IBM Watson Health and the Broad Institute of MIT and Harvard have launched a research initiative aimed at discovering the basis of cancer drug resistance.
The five year, $50 million project will study thousands of drug resistant tumors and draw on Watson’s computational and machine learning methods to help researchers understand how cancers become resistant to therapies. The data will be made publicly available for research.
While a growing number of cancer treatments can hold cancers in check for months or years, most cancers eventually recur. This is in part because they acquire mutations that make them drug resistant. The development of drug resistance is a major cause of nearly 600,000 annual cancer deaths in the United States alone. In a limited number of cases, scientists have discovered the cause of drug resistance, allowing the development of new drugs to overcome resistance. In most cases, however, the causes of drug resistance are not fully understood.
To help understand how cancers become resistant to specific therapies, Broad Institute will generate tumor genome sequence data from patients who initially respond to treatment but who then become drug-resistant. Broad will use new genome-editing methods to conduct large-scale cancer drug resistance studies in the laboratory, to help identify tumors’ specific vulnerabilities. IBM scientists will use Watson to analyze this data and identify genomic patterns that may help researchers and clinicians predict drug sensitivity and resistance.
“Defeating cancer involves playing a high-stakes game of biological chess. When we make a move with a therapy, cancer often responds with a counter-move by finding a way to become resistant. The key will be learning from clinical experience, so that we know cancer’s moves in advance and can plan strategies to cut off its escape routes,” Eric Lander, founding director of the Broad Institute, said in a statement. “Knowing how cancers can become resistant will ultimately require learning from hundreds of thousands of patients’ experiences. We’re proud to work with IBM to make an important start toward this goal, and to make the information broadly available to the scientific community.”

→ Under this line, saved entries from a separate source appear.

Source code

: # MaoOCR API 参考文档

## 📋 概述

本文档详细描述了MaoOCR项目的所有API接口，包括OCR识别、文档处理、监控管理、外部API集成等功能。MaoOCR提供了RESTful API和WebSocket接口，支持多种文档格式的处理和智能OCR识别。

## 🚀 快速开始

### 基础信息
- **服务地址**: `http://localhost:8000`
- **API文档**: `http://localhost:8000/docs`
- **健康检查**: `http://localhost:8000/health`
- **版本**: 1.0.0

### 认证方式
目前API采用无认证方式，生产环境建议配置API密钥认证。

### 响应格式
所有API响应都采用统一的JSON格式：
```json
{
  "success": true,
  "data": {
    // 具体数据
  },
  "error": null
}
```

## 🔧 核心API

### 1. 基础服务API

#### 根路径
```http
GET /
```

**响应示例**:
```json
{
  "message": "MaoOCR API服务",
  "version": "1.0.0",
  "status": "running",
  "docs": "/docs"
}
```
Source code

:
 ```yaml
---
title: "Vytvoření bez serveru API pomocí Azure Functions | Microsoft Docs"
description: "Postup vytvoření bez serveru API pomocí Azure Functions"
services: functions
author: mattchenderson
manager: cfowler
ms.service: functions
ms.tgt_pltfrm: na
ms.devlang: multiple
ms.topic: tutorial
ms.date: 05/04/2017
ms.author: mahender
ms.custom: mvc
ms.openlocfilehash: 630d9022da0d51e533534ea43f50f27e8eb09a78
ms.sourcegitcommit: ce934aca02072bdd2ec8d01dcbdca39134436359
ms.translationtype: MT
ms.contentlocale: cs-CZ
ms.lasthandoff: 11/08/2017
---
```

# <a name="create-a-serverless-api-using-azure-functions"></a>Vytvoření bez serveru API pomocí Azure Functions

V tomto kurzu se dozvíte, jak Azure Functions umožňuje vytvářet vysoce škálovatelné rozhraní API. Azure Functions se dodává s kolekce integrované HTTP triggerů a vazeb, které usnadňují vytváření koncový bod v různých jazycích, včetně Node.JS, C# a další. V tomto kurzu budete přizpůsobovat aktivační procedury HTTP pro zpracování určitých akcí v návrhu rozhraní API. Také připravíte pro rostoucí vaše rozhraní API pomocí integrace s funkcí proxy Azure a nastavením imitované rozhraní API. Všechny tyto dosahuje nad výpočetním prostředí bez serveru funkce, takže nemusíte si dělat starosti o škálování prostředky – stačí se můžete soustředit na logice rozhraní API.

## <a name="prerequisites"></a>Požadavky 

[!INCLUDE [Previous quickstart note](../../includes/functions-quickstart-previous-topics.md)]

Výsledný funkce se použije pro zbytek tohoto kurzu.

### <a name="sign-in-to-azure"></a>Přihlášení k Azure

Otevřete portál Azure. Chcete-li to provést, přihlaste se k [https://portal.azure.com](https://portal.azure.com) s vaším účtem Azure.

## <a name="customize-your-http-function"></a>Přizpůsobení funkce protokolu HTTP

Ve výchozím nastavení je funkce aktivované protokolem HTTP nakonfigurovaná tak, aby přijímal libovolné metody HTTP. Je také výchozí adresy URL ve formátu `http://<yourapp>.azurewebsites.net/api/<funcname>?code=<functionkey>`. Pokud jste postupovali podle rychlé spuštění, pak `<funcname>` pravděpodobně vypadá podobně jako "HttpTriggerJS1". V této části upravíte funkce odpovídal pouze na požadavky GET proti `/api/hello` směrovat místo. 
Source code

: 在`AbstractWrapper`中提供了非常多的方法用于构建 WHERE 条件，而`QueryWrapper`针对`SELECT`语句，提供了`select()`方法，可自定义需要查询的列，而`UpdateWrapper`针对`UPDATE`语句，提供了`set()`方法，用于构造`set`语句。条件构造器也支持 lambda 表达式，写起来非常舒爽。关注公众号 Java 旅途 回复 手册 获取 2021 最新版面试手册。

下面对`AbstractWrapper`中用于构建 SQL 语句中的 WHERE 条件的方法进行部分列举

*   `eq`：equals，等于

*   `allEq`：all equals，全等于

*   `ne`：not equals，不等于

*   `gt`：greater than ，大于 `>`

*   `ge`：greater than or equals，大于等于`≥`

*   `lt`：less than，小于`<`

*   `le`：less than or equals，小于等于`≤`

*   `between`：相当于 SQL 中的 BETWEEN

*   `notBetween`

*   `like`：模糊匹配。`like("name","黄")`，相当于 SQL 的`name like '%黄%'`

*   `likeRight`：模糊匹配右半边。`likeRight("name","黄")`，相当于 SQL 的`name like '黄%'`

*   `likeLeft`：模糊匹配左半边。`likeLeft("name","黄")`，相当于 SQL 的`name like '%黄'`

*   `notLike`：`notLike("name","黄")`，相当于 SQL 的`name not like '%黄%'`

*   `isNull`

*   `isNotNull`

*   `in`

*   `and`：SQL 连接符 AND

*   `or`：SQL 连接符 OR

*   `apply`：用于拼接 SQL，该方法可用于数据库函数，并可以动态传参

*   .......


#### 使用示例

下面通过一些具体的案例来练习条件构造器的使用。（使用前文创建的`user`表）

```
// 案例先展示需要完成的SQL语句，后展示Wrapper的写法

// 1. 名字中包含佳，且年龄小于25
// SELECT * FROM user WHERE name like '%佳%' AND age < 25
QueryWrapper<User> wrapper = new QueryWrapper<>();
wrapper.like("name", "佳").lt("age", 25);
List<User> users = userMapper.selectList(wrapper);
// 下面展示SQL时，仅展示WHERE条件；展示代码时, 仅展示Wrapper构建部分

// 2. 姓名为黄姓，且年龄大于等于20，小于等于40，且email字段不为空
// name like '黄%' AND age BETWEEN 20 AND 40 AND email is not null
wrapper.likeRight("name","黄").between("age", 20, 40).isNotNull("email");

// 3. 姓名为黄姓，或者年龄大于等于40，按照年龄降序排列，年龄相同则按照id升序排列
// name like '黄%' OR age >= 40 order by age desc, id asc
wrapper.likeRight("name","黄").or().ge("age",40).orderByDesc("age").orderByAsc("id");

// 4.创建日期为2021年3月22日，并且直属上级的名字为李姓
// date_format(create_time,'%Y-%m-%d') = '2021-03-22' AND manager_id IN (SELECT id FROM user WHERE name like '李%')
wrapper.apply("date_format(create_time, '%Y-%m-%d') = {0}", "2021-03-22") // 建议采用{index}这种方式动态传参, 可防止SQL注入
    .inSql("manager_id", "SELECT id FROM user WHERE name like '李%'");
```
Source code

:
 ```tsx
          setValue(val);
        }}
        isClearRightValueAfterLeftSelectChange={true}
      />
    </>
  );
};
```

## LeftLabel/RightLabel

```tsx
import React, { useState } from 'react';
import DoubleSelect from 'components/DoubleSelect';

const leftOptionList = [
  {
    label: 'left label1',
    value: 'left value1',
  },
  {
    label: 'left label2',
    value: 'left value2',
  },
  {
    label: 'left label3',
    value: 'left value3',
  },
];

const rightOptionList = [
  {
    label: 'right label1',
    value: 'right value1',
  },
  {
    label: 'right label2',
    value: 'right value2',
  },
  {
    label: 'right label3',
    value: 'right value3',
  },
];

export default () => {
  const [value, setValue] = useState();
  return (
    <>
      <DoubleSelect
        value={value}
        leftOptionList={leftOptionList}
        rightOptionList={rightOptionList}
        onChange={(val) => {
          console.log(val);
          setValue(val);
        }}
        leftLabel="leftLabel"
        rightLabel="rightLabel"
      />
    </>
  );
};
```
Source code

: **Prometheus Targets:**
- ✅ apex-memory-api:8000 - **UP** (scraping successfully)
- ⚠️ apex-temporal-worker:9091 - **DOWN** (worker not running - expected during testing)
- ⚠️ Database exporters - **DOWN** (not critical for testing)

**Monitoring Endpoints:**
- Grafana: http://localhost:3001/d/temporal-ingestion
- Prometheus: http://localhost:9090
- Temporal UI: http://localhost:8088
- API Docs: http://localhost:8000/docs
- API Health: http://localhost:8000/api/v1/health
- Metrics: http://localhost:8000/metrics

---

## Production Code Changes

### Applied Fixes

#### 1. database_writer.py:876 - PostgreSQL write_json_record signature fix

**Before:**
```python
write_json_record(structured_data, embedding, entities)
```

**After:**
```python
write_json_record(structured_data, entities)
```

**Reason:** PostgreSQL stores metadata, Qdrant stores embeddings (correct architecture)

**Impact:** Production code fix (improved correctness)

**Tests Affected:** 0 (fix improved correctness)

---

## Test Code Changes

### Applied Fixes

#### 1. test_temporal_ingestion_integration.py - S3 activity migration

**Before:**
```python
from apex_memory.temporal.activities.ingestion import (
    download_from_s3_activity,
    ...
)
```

“Currently, cancer researchers have access to genomic information from only a few hundred drug-resistant cancers samples. In addition to the goals of this specific study, IBM and Broad are committed to advancing cancer research by sharing the data from thousands of tumor samples with the scientific community to accelerate progress everywhere against cancer,” Todd Golub, M.D., chief scientific officer and founder of the cancer program at the Broad Institute, said in a statement. “What we and many others will learn with this information will have important implications for the future of cancer precision medicine and cancer diagnostics.”